Cornell University Library owes much of its excellence to the generosity of donors, including discerning collectors who gave their collections.  A case in point is the bound manuscripts held in the Division of Rare and Manuscript Collections. While some were purchased, many more were donated by faculty members or given by collectors such as Benno Loewy, whose vast collection arrived in several railroad boxcars after his death in 1919.  As Library staff today work to put the catalog records online for these volumes, many of the works are being fully described for the first time.  For those lucky enough to work with them, examining these long-neglected volumes is like opening a new present every day.

One such find is the orderly book kept by John Whiting, a soldier in the Continental Army in the Revolutionary War, who served successively under Generals Arnold, Gates, and Washington.  Beginning at Totowa, New Jersey, in late November 1780 and ending at West Point in February 1781, his neatly written book records general and garrison orders, official messages, and congressional resolutions affecting the army, but also vivid details of regimental life.  Whiting describes General Washington’s praise of the conduct of the Marquis de Lafayette; the taking of Fort St. George, on Long Island, by Major Talmadge and his troops; and the acquittal of Major David S. Franks of complicity in Benedict Arnold’s treason.  His orderly book ends with a detailed account of the Battle of Cowpens, South Carolina.  For anyone studying the history of the period, this volume will be a rare treat: an eighteenth-century eyewitness account.

A revealing look at another war is contained in the eight small volumes of a German soldier’s diary from World War II.  Known to us only as Siemers, the soldier carefully glued into his diary newspaper clippings about the war and wrote down the daily bulletins of the Oberkommando der Wehrmacht (OKW), the German army’s high command.  The clippings, from German newspapers, give us a German view of the war’s progress.  It is startling to open a volume of the diary and see the newspaper headlines in the simplified Gothic type font that was characteristic of the Nazi period.

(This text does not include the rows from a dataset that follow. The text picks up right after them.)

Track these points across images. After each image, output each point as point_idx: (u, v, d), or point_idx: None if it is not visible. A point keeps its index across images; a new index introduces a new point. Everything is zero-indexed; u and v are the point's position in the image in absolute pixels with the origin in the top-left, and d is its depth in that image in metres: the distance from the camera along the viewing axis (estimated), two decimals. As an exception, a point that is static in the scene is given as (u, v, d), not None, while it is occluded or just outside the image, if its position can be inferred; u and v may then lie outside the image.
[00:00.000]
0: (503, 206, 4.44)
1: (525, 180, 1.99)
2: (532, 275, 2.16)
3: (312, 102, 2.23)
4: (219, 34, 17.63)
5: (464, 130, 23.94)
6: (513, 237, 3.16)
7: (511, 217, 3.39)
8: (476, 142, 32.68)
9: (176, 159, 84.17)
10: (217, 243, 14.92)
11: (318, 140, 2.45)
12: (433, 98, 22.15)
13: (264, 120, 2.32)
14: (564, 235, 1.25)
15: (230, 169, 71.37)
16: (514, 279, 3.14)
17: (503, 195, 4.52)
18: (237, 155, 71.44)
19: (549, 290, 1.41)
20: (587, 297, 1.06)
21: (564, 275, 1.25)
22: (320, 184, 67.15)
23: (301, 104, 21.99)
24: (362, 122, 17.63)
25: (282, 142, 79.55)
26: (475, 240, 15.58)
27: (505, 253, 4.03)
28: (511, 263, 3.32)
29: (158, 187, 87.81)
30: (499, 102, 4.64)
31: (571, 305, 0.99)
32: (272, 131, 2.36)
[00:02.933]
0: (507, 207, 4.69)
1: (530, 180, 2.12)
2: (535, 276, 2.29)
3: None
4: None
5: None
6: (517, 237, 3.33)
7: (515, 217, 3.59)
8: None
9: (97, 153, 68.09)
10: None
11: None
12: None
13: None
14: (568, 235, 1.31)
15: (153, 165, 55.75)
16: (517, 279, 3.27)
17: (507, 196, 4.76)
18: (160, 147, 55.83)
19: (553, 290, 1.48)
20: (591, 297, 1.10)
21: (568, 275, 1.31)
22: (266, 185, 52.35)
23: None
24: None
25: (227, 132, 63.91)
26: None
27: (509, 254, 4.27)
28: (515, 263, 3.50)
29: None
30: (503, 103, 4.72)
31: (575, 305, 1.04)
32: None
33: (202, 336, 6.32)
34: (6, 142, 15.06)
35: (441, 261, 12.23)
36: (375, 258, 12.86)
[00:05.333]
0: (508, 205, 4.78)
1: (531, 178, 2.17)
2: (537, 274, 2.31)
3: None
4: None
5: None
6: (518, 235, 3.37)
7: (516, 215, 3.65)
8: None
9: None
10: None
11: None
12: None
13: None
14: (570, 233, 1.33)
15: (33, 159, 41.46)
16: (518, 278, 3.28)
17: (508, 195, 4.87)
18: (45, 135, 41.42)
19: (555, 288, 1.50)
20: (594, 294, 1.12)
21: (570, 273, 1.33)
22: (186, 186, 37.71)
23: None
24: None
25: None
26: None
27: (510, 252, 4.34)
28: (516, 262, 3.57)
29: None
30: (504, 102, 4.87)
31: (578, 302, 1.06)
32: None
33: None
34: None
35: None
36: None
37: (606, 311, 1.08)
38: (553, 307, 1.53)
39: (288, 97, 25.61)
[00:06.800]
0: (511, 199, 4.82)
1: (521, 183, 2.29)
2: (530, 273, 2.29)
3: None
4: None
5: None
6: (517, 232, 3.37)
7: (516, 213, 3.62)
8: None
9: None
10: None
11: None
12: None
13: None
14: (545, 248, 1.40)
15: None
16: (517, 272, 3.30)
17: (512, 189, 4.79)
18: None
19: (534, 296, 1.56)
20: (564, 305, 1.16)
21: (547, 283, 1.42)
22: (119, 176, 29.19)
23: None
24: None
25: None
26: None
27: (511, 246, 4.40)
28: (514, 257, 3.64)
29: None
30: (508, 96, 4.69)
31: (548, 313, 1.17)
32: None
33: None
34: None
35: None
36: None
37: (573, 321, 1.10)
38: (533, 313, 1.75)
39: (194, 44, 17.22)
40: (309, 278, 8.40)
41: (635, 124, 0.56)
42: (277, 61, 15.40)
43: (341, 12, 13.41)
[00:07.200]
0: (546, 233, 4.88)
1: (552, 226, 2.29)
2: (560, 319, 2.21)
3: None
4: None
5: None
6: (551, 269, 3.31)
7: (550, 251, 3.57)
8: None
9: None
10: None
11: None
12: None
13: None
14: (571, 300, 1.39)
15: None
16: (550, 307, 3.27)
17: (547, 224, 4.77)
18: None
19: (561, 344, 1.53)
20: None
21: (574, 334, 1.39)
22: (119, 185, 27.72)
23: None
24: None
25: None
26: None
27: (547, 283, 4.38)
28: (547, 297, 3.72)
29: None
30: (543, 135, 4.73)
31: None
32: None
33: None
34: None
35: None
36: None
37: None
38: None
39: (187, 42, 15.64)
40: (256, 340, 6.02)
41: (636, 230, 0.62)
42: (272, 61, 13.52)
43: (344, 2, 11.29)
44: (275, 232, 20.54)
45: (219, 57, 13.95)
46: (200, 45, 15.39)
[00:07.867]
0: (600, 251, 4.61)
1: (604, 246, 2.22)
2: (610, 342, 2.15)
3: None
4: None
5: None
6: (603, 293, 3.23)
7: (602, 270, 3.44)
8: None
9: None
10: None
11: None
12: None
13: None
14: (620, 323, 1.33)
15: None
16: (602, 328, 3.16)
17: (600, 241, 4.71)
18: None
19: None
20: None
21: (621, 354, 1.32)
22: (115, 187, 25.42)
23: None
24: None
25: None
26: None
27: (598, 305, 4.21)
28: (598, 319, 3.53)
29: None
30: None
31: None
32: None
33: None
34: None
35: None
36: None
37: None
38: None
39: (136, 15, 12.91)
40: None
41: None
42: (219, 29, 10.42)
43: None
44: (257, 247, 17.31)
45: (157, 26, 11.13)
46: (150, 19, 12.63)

On a happier note, the scholar investigating the state of France at the end of the seventeenth century will find a comprehensive overview in the thirty-five beautifully bound volumes prepared from 1697 to 1700 for the instruction of Louis, the Duke of Burgundy (1682-1712).  Louis, the heir to the French throne, needed to be briefed.  Under the direction of the Duke of Beauvilliers, questionnaires concerning every aspect of political, social, and economic life went out from Paris to the administrators of every province of France.  The detailed replies that came back fill these volumes with firsthand data, province by province, on the state of the nation.  There were various copies of this valuable compendium at the time, with slightly differing text.  The text was also later edited and digested and appeared in print throughout the eighteenth century—a testimony to its value as an overview of France on the eve of the Enlightenment.

Historians of music and theater—and people who just like to look at old photographs—will revel in the theater and opera scrapbooks artfully put together by an anonymous collector from 1902 to 1918.  These three large volumes are filled with programs, publicity photographs, newspaper illustrations, and reviews of plays, operas, and vaudeville performed in London before and during the Great War.  Besides the expected programs and publicity stills from performances of Shakespeare, George Bernard Shaw, Verdi, Wagner, and Gilbert and Sullivan, there are many photographs of actors and actresses.  Some of them are now little remembered but were clearly revered at the time: Ellen Terry, Sir Henry Irving, Winifred Emery, Ernest Mainwaring, Gerald Du Maurier, and Annette Kellerman, to name a few.  The effect of these lively scrapbooks is to immerse us in the London theater scene at the dawn of the twentieth century.